● Data records:
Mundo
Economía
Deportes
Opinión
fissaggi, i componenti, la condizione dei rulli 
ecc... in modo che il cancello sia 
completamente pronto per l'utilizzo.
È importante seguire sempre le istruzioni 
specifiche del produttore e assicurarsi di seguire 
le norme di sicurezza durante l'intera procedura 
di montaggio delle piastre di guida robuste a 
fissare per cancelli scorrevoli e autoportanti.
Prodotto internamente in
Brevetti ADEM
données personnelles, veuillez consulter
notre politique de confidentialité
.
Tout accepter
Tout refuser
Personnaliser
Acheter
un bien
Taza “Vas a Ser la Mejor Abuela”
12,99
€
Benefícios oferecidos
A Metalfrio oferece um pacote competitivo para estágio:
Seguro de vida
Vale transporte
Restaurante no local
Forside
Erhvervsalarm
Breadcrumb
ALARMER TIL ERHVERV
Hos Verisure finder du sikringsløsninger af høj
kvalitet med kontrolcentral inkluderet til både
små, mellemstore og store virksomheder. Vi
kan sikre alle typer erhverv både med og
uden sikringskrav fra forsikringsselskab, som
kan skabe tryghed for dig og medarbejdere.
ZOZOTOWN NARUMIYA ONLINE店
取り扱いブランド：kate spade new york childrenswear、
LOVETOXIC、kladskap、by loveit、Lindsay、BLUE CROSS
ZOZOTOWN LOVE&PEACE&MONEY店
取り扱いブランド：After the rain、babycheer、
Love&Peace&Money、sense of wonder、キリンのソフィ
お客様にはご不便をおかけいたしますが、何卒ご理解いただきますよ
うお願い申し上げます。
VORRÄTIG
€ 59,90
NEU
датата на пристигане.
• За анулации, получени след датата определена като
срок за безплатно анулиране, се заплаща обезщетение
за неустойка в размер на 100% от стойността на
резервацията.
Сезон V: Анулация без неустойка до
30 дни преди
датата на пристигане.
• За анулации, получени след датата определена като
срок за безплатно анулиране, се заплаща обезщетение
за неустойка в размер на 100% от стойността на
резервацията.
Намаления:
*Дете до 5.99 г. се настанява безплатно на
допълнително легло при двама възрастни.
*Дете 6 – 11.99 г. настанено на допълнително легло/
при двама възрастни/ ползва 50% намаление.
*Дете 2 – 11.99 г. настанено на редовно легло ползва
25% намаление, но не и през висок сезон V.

● Job item: Convert everything from the start of the records down to the line containing "настанява безплатно на" into a numbered list, leaving out any blank lines.

● Reply:
1. Mundo
2. Economía
3. Deportes
4. Opinión
5. fissaggi, i componenti, la condizione dei rulli 
6. ecc... in modo che il cancello sia 
7. completamente pronto per l'utilizzo.
8. È importante seguire sempre le istruzioni 
9. specifiche del produttore e assicurarsi di seguire 
10. le norme di sicurezza durante l'intera procedura 
11. di montaggio delle piastre di guida robuste a 
12. fissare per cancelli scorrevoli e autoportanti.
13. Prodotto internamente in
14. Brevetti ADEM
15. données personnelles, veuillez consulter
16. notre politique de confidentialité
17. .
18. Tout accepter
19. Tout refuser
20. Personnaliser
21. Acheter
22. un bien
23. Taza “Vas a Ser la Mejor Abuela”
24. 12,99
25. €
26. Benefícios oferecidos
27. A Metalfrio oferece um pacote competitivo para estágio:
28. Seguro de vida
29. Vale transporte
30. Restaurante no local
31. Forside
32. Erhvervsalarm
33. Breadcrumb
34. ALARMER TIL ERHVERV
35. Hos Verisure finder du sikringsløsninger af høj
36. kvalitet med kontrolcentral inkluderet til både
37. små, mellemstore og store virksomheder. Vi
38. kan sikre alle typer erhverv både med og
39. uden sikringskrav fra forsikringsselskab, som
40. kan skabe tryghed for dig og medarbejdere.
41. ZOZOTOWN NARUMIYA ONLINE店
42. 取り扱いブランド：kate spade new york childrenswear、
43. LOVETOXIC、kladskap、by loveit、Lindsay、BLUE CROSS
44. ZOZOTOWN LOVE&PEACE&MONEY店
45. 取り扱いブランド：After the rain、babycheer、
46. Love&Peace&Money、sense of wonder、キリンのソフィ
47. お客様にはご不便をおかけいたしますが、何卒ご理解いただきますよ
48. うお願い申し上げます。
49. VORRÄTIG
50. € 59,90
51. NEU
52. датата на пристигане.
53. • За анулации, получени след датата определена като
54. срок за безплатно анулиране, се заплаща обезщетение
55. за неустойка в размер на 100% от стойността на
56. резервацията.
57. Сезон V: Анулация без неустойка до
58. 30 дни преди
59. датата на пристигане.
60. • За анулации, получени след датата определена като
61. срок за безплатно анулиране, се заплаща обезщетение
62. за неустойка в размер на 100% от стойността на
63. резервацията.
64. Намаления:
65. *Дете до 5.99 г. се настанява безплатно на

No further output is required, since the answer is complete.